It seems like every month a cloud storage provider is giving out more data storage at a lower cost – the question is, “How cheap will it get?” Only time will tell.
There is an underlying issue with these cloud based storage providers, and that is the false economy it gives people using the service. The general feeling these days is that most people believe that storing their data solely in the cloud means there isn’t a requirement to have your data backed up. Or that if you are backing up your data only to a cloud provider, that it is an adequate ‘complete’ backup solution.
Unfortunately unless you are running your business 100% in the cloud and you are also 100% comfortable with having your entire business in another company’s hand, then the answer is no – you don’t have an adequate backup solution.
Before I go into detail as to why it’s not adequate, I must touch on a scary point that I have heard more often than I would have thought. Businesses that are storing their data only in the cloud are taking a huge risk of something happening to the cloud provider, or that the provider may even decide to change their trading terms and conditions of their service, making your data inaccessible. I am sure some would say that it sounds farfetched, but if anything is true in technology, it is that anything is possible. 10 years ago would anyone of thought that a web-search provider will be building cars? Well my bet is that before the end of this decade we will see that happen.

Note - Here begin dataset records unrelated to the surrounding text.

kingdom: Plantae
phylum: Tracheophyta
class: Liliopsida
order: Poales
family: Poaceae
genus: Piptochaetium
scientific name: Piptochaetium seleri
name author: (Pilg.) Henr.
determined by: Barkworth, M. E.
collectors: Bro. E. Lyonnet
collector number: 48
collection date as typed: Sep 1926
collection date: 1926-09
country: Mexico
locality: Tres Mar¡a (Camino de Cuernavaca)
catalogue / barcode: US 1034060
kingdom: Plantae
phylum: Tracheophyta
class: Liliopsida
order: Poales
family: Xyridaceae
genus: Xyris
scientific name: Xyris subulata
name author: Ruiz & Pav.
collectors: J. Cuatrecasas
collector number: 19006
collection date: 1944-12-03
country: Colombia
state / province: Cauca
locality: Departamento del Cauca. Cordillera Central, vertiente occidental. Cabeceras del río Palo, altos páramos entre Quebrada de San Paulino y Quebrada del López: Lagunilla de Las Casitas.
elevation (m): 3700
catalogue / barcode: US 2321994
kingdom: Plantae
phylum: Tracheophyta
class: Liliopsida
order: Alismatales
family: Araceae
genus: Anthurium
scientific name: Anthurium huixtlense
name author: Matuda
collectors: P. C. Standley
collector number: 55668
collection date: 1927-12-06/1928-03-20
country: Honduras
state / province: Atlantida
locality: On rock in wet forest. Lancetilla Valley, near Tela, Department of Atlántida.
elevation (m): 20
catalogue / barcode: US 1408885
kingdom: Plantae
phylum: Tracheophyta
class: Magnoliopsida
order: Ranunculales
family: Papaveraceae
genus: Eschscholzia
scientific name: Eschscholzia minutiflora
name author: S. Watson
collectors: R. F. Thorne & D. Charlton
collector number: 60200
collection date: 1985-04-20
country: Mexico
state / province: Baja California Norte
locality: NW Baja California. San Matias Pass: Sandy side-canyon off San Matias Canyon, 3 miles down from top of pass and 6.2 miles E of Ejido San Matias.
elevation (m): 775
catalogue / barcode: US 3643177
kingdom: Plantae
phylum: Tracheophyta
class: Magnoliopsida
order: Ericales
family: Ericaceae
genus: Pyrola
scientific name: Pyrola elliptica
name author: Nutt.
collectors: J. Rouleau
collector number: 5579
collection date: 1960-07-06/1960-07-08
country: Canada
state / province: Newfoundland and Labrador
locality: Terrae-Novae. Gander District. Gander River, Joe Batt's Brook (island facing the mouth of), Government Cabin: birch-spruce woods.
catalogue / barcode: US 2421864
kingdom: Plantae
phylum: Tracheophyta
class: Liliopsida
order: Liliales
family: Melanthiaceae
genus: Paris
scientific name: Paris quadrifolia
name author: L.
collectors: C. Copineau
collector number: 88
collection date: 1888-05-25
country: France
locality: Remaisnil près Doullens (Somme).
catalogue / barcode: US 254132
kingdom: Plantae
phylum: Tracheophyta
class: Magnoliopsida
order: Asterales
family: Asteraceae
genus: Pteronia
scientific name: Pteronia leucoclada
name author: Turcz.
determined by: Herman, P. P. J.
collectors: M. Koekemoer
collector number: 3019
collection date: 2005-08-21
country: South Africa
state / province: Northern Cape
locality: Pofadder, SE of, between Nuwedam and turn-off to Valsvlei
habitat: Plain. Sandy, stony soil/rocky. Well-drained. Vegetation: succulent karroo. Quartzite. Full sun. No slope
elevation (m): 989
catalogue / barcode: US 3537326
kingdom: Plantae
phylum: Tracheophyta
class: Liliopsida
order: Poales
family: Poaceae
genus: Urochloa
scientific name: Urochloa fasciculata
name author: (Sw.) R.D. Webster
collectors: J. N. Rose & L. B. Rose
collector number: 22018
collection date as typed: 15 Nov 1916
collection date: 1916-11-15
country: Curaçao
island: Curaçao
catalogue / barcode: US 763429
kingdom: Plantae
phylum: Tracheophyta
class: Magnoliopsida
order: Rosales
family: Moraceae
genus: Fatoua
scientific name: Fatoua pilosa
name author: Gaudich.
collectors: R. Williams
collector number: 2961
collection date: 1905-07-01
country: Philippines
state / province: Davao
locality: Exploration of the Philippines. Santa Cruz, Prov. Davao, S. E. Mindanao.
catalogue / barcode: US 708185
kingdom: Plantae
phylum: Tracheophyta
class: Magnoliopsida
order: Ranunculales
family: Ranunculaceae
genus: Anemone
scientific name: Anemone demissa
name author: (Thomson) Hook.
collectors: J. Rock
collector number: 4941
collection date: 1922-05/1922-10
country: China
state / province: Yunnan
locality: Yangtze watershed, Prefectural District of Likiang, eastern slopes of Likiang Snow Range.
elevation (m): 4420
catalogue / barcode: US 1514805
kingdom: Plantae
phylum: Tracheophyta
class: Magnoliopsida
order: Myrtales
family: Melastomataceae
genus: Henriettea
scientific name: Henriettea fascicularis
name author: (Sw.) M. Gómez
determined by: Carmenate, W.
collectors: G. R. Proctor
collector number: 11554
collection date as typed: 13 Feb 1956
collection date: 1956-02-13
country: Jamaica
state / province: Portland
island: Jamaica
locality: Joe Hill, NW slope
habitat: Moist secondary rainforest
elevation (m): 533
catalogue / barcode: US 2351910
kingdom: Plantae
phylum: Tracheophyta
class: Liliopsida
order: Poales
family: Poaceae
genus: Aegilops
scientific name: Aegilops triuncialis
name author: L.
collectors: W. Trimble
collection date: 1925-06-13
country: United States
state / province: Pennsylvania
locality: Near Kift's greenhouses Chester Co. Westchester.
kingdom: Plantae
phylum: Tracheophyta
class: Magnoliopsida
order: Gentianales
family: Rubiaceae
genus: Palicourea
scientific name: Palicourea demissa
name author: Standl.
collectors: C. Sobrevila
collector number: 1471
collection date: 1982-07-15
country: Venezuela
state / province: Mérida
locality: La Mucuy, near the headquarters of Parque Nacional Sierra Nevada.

OK back to the point about having your data stored only with a cloud provider – from a backup point of view, on premise there is no real difference to having your data only stored locally. While risk of your locally stored data being corrupt or compromised is still a strong concern, being stored with a public cloud provider increases the chance of your data being compromised as the true nature of a public cloud provider is that your data is available anywhere at any time.
These same concerns would also apply to companies that use any of the many Software as a Service (SaaS) providers such as Salesforce or Zoho. I would highly recommend setting up a regular ‘pull’ of your data from the cloud, and store it on your infrastructure or even copying it onto another cloud storage provider. Although your data in a ‘dumped’ format is not very usable, in a situation that you have to fall back to this, it’s better to have this than nothing.
When it comes to redundancy, just remember the simple saying. Two is equal to one, and one is equal to none – in other terms you really need 2 copies of your data.